La investigación por el femicidio de Agostina Vega, la adolescente de 14 años hallada sin vida en Córdoba, sumó nuevos elementos en las últimas horas y abrió una línea de investigación clave: determinar si el principal acusado actuó solo o contó con la participación de otras personas en el encubrimiento del crimen.
El expediente tiene como principal imputado a Claudio Gabriel Barrelier, de 33 años, acusado de femicidio. Sin embargo, la reciente detención de Osvaldo Miguel Fassetta, de 47 años, introdujo un nuevo giro en la causa. El hombre alquilaba una habitación en la misma vivienda de barrio Cofico donde habría ocurrido el
hecho y quedó imputado por encubrimiento agravado en un contexto de violencia de género.
El rol del segundo detenido
Los investigadores analizan ahora la posible participación de Fassetta en las horas posteriores a la desaparición de la joven. La fiscalía sospecha que podría haber tenido conocimiento de lo ocurrido y haber colaborado en maniobras destinadas a entorpecer la búsqueda o desviar la investigación.
Uno de los elementos incorporados al expediente es un llamado telefónico recibido por la familia durante los días de búsqueda. Según declaró la abuela de la víctima, en esa comunicación habría reconocido la voz del imputado, lo que fue formalizado ante la Justicia por la querella.
Por su parte, la defensa de Fassetta rechazó las acusaciones y sostuvo que el hombre se encontraba trabajando al momento del crimen. También argumentó que la presencia de rastros en la vivienda no sería relevante, ya que residía en el lugar.
Cámaras y movimientos sospechosos
La investigación también se centra en registros fílmicos de la vivienda ubicada en calle Juan del Campillo 878. De acuerdo a los datos analizados, cámaras de seguridad habrían captado movimientos llamativos durante la madrugada del domingo posterior a la desaparición.
En las imágenes se observaría la llegada de un automóvil y una motocicleta, así como el ingreso de personas encapuchadas y la posterior salida con una bolsa, lo que refuerza la hipótesis de que pudo haber existido colaboración para ocultar el cuerpo o alterar la escena.
Los investigadores intentan reconstruir quiénes ingresaron al domicilio en ese lapso y si se realizaron tareas de limpieza para eliminar pruebas clave.
Un vehículo bajo la lupa
Otro eje de la investigación es el recorrido de un Ford Ka negro, señalado como el vehículo en el que habría sido trasladado el cuerpo de la adolescente hasta la zona de Ampliación Ferreyra, donde finalmente fue hallado.

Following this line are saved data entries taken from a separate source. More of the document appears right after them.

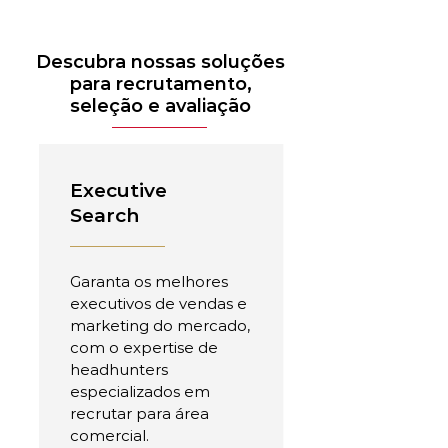
Descubra nossas soluções
para recrutamento,
seleção e avaliação
Executive
Search
Garanta os melhores
executivos de vendas e
marketing do mercado,
com o expertise de
headhunters
especializados em
recrutar para área
comercial.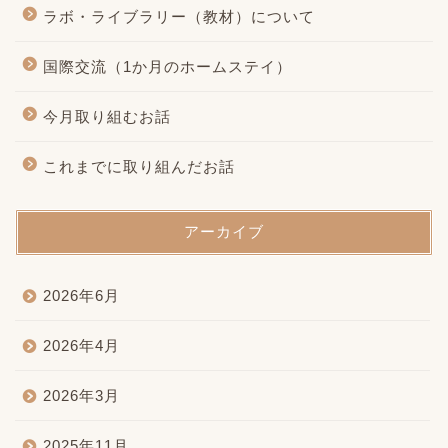
ラボ・ライブラリー（教材）について
国際交流（1か月のホームステイ）
今月取り組むお話
これまでに取り組んだお話
アーカイブ
2026年6月
2026年4月
2026年3月
2025年11月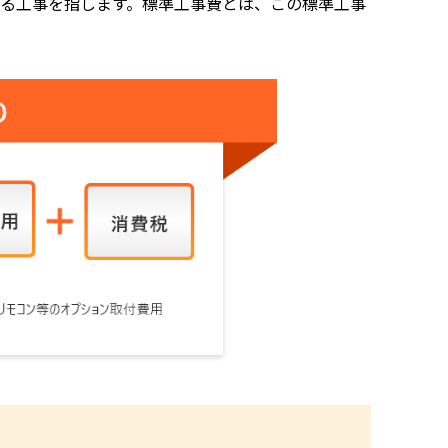
する工事を指します。標準工事費とは、この標準工事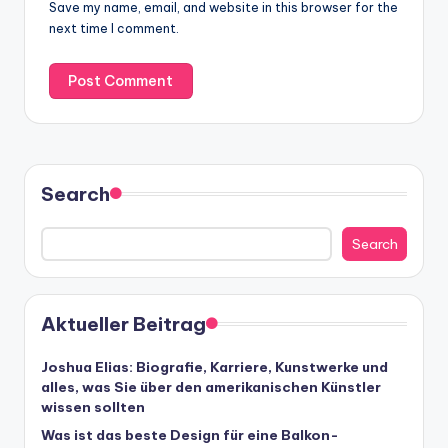
Save my name, email, and website in this browser for the
next time I comment.
Search
Search
Aktueller Beitrag
Joshua Elias: Biografie, Karriere, Kunstwerke und
alles, was Sie über den amerikanischen Künstler
wissen sollten
Was ist das beste Design für eine Balkon-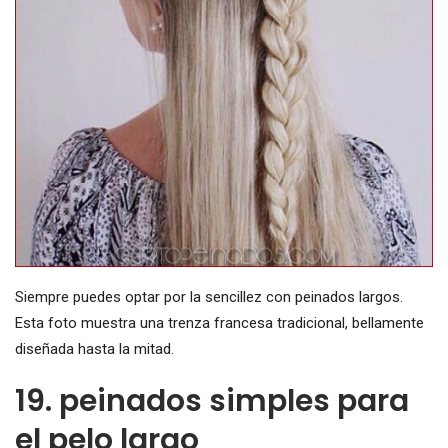
Siempre puedes optar por la sencillez con peinados largos.
Esta foto muestra una trenza francesa tradicional, bellamente
diseñada hasta la mitad.
19. peinados simples para
el pelo largo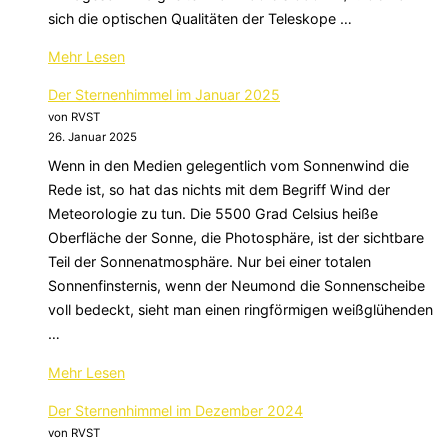
sich die optischen Qualitäten der Teleskope …
über
Mehr
Lesen
„Der
Der Sternenhimmel im Januar 2025
Sternenhimmel
von RVST
im
26. Januar 2025
Februar
Wenn in den Medien gelegentlich vom Sonnenwind die
2025“
Rede ist, so hat das nichts mit dem Begriff Wind der
Meteorologie zu tun. Die 5500 Grad Celsius heiße
Oberfläche der Sonne, die Photosphäre, ist der sichtbare
Teil der Sonnenatmosphäre. Nur bei einer totalen
Sonnenfinsternis, wenn der Neumond die Sonnenscheibe
voll bedeckt, sieht man einen ringförmigen weißglühenden
…
über
Mehr
Lesen
„Der
Der Sternenhimmel im Dezember 2024
Sternenhimmel
von RVST
im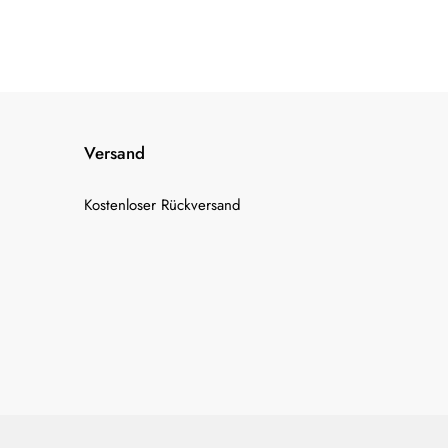
Versand
Kostenloser Rückversand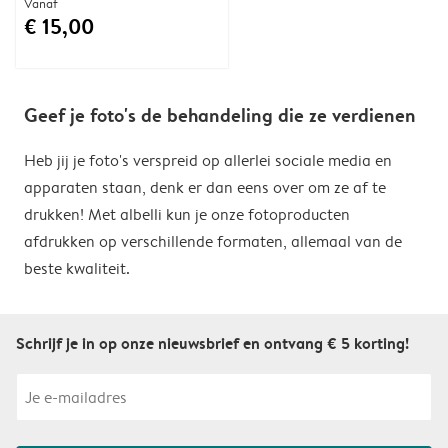
Vanaf
€ 15,00
Geef je foto's de behandeling die ze verdienen
Heb jij je foto's verspreid op allerlei sociale media en
apparaten staan, denk er dan eens over om ze af te
drukken! Met albelli kun je onze fotoproducten
afdrukken op verschillende formaten, allemaal van de
beste kwaliteit.
Schrijf je in op onze nieuwsbrief en ontvang € 5 korting!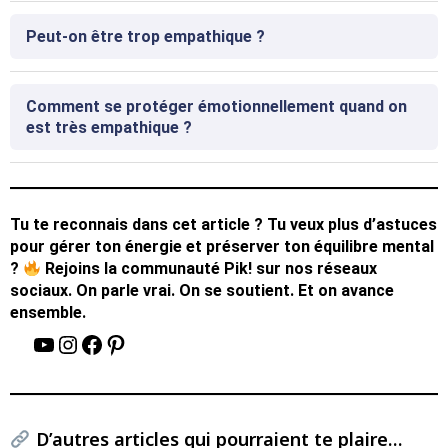
Peut-on être trop empathique ?
Comment se protéger émotionnellement quand on
est très empathique ?
Tu te reconnais dans cet article ? Tu veux plus d’astuces
pour gérer ton énergie et préserver ton équilibre mental
?
Rejoins la communauté Pik! sur nos réseaux
sociaux. On parle vrai. On se soutient. Et on avance
ensemble.
D’autres articles qui pourraient te plaire…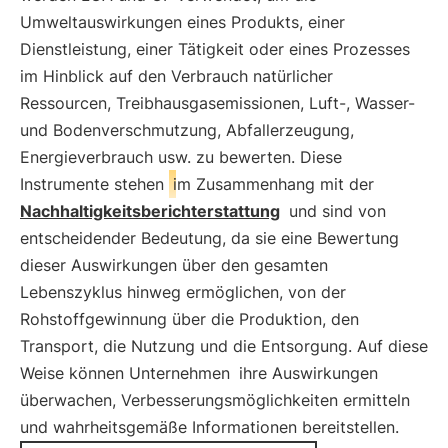
Umweltauswirkungen eines Produkts, einer
Dienstleistung, einer Tätigkeit oder eines Prozesses
im Hinblick auf den Verbrauch natürlicher
Ressourcen, Treibhausgasemissionen, Luft-, Wasser-
und Bodenverschmutzung, Abfallerzeugung,
Energieverbrauch usw. zu bewerten. Diese
Instrumente stehen
im Zusammenhang mit der
Nachhaltigkeitsberichterstattung
und sind von
entscheidender Bedeutung, da sie eine Bewertung
dieser Auswirkungen über den gesamten
Lebenszyklus hinweg ermöglichen, von der
Rohstoffgewinnung über die Produktion, den
Transport, die Nutzung und die Entsorgung. Auf diese
Weise können Unternehmen
ihre Auswirkungen
überwachen, Verbesserungsmöglichkeiten ermitteln
und wahrheitsgemäße Informationen bereitstellen.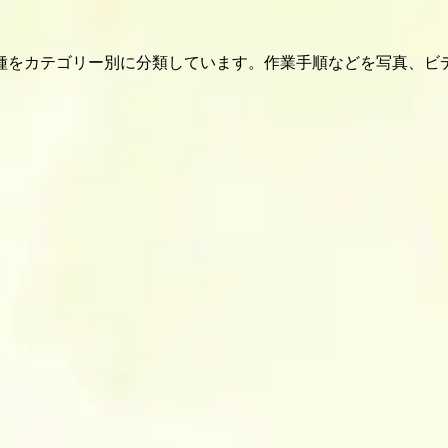
種をカテゴリー別に分類しています。作業手順などを写真、ビ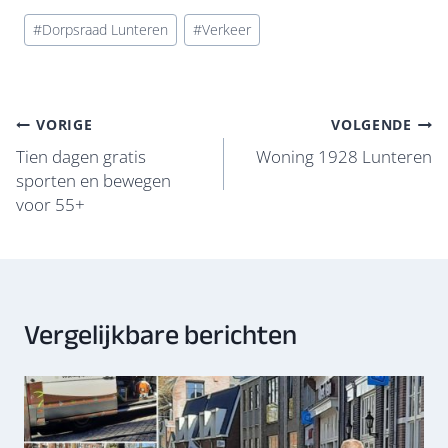
e
e
at
k
ail
e
Bericht
#
Dorpsraad Lunteren
#
Verkeer
b
sk
s
e
n
tags:
o
y
A
dI
o
p
n
Bericht
VORIGE
VOLGENDE
k
p
navigatie
Tien dagen gratis
Woning 1928 Lunteren
sporten en bewegen
voor 55+
Vergelijkbare berichten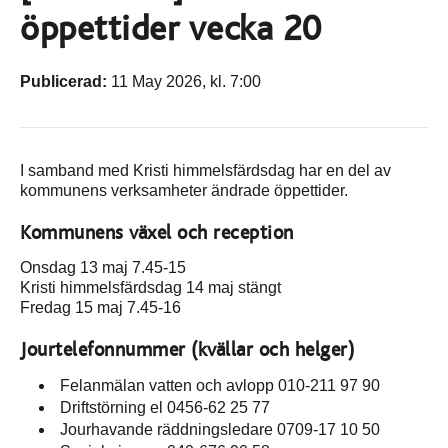
öppettider vecka 20
Publicerad:
11 May 2026, kl. 7:00
I samband med Kristi himmelsfärdsdag har en del av
kommunens verksamheter ändrade öppettider.
Kommunens växel och reception
Onsdag 13 maj 7.45-15
Kristi himmelsfärdsdag 14 maj stängt
Fredag 15 maj 7.45-16
Jourtelefonnummer (kvällar och helger)
Felanmälan vatten och avlopp 010-211 97 90
Driftstörning el 0456-62 25 77
Jourhavande räddningsledare 0709-17 10 50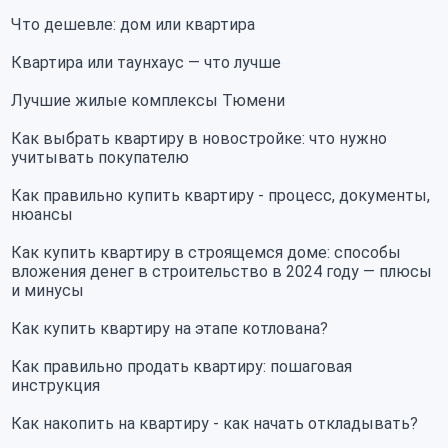
Что дешевле: дом или квартира
Квартира или таунхаус — что лучше
Лучшие жилые комплексы Тюмени
Как выбрать квартиру в новостройке: что нужно
учитывать покупателю
Как правильно купить квартиру - процесс, документы,
нюансы
Как купить квартиру в строящемся доме: способы
вложения денег в строительство в 2024 году — плюсы
и минусы
Как купить квартиру на этапе котлована?
Как правильно продать квартиру: пошаговая
инструкция
Как накопить на квартиру - как начать откладывать?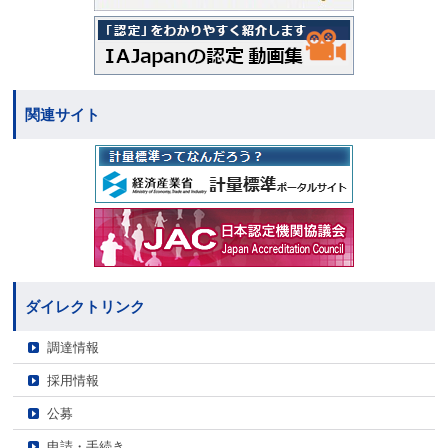
関連サイト
ダイレクトリンク
調達情報
採用情報
公募
申請・手続き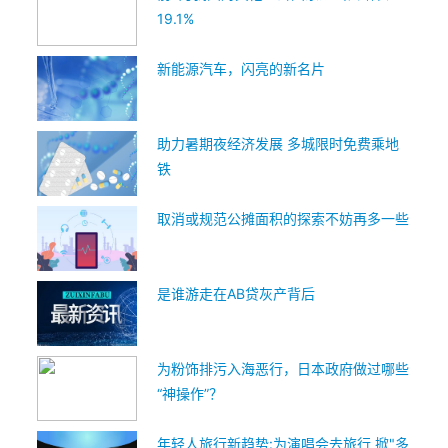
19.1%
新能源汽车，闪亮的新名片
助力暑期夜经济发展 多城限时免费乘地
铁
取消或规范公摊面积的探索不妨再多一些
是谁游走在AB贷灰产背后
为粉饰排污入海恶行，日本政府做过哪些
“神操作”？
年轻人旅行新趋势:为演唱会去旅行 掀"多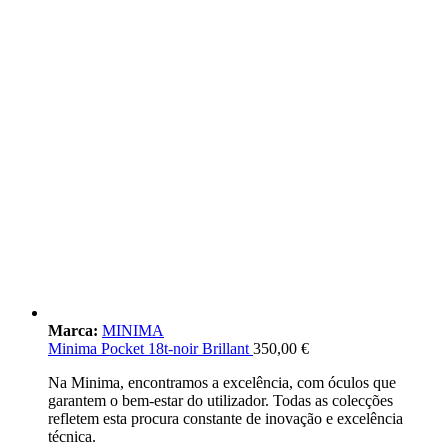
Marca:
MINIMA
Minima Pocket 18t-noir Brillant
350,00
€
Na Minima, encontramos a excelência, com óculos que
garantem o bem-estar do utilizador. Todas as colecções
refletem esta procura constante de inovação e excelência
técnica.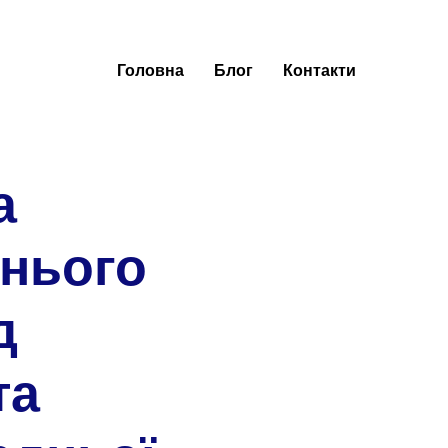
Головна
Блог
Контакти
а
тнього
д
та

El auto pertenece a una mujer que, según consta en la causa, se lo prestaba con frecuencia a Barrelier. La querella solicitó su imputación por encubrimiento, aunque hasta el momento la fiscalía no avanzó en ese sentido.
Mientras continúan las medidas de prueba y nuevas indagatorias, la causa permanece bajo secreto de sumario, dispuesto por el fiscal Raúl Garzón, en un intento por esclarecer qué ocurrió en las horas posteriores al crimen y determinar si hubo más responsables.